▸ Study questions
a - Please explain, using the text on playing DVD clips during a service, why a DVD cued 20-30 minutes ahead can cause trouble when the segment is needed, in one to three sentences.
b - Transcribe everything in the text on playing DVD clips during a service from "In the past, what" down to "never notice it.".

▸ Document text
──────────────────────────────

In many cases, it can be 20-30 minutes between the time you cue up a DVD to play a segment and the time in the service when you need to play it. Unfortunately, most DVD players will have gone into some form of sleep mode that can require an uncomfortable pause before it spins back up, loads the buffer, and begins to play. Or if you have it in a PC, sometimes you can't recover at all if the PC went to sleep or it takes an eternity to spin up, causing the audience to get restless and the murmur of congregational talk rises . If you have a Mac, it still can take a few seconds before the DVD spins up again and is ready to play. But at least with a Mac, you get a decent DVD player that is designed to work with the system, not a cheap third-party add-on commonly found in PC's that I haven't found to be as stable in a dynamic environment.
In the past, what I have often done is used Handbrake (a free download) to rip a chapter off a DVD into a QuickTime file and then use QuickTime's Pro features to trip off what I don't need. I would then drop this QuickTime file into ProPresenter onto a slide so I could flow right into it right after a song or announcement, making a very smooth transition. The problem with this is that not all DVD's can be ripped, you need time to do this (I figure 2.5 minutes of ripping for every minute of video), and there is some quality loss, although most people would probably never notice it.

──────────────────────────────

▸ Extracted entries
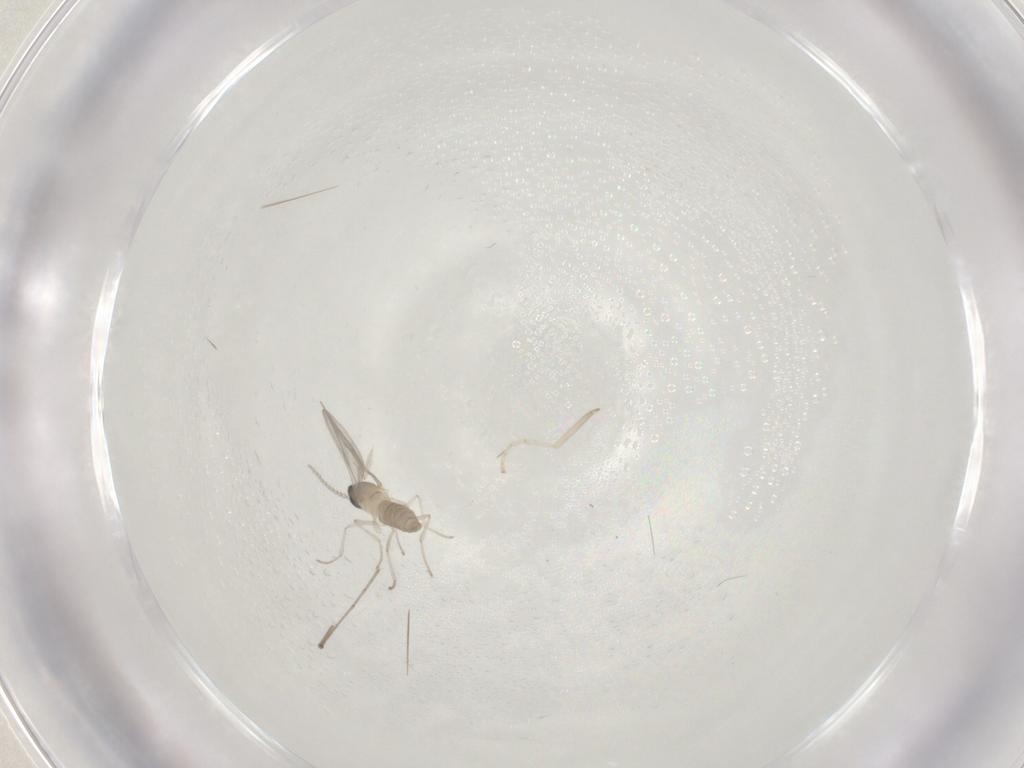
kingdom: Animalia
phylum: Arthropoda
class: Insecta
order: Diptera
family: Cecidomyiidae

──────────────────────────────

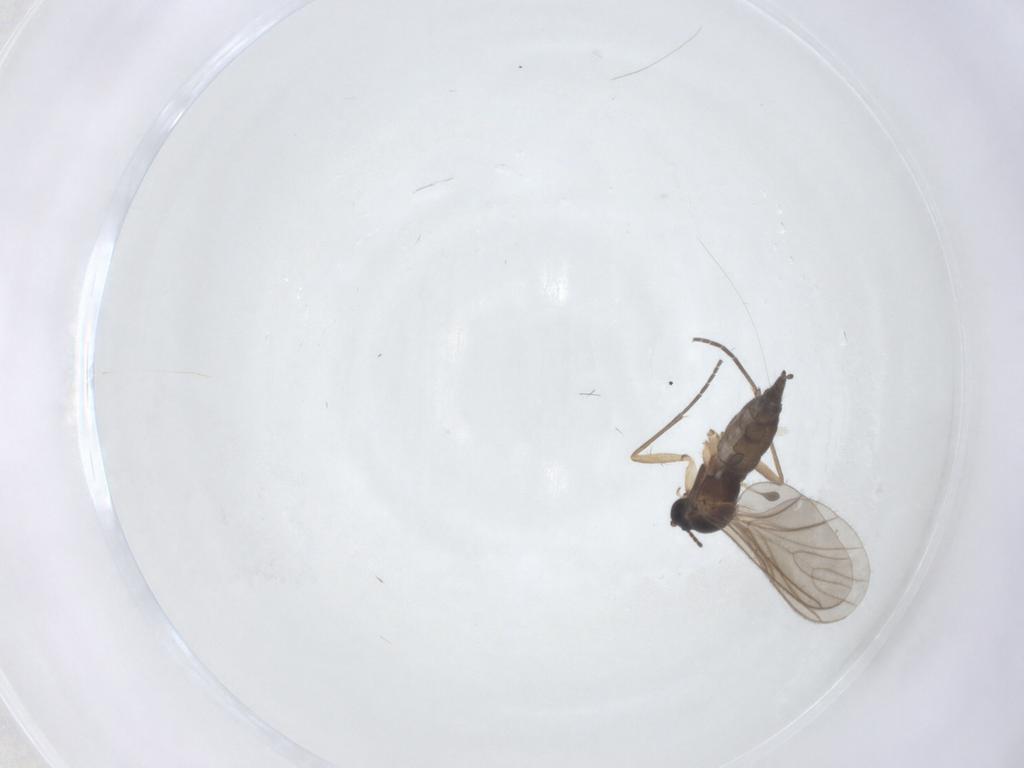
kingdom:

──────────────────────────────

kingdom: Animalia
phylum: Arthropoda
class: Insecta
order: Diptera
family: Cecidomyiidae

──────────────────────────────

▸ Solutions to the problems
a - By the time the segment is needed, most DVD players will have gone into some form of sleep mode. This can force an uncomfortable pause while the player spins back up, loads the buffer, and begins to play. On a PC that went to sleep, playback may not recover at all or may take an eternity to spin up.

b -
In the past, what I have often done is used Handbrake (a free download) to rip a chapter off a DVD into a QuickTime file and then use QuickTime's Pro features to trip off what I don't need. I would then drop this QuickTime file into ProPresenter onto a slide so I could flow right into it right after a song or announcement, making a very smooth transition. The problem with this is that not all DVD's can be ripped, you need time to do this (I figure 2.5 minutes of ripping for every minute of video), and there is some quality loss, although most people would probably never notice it.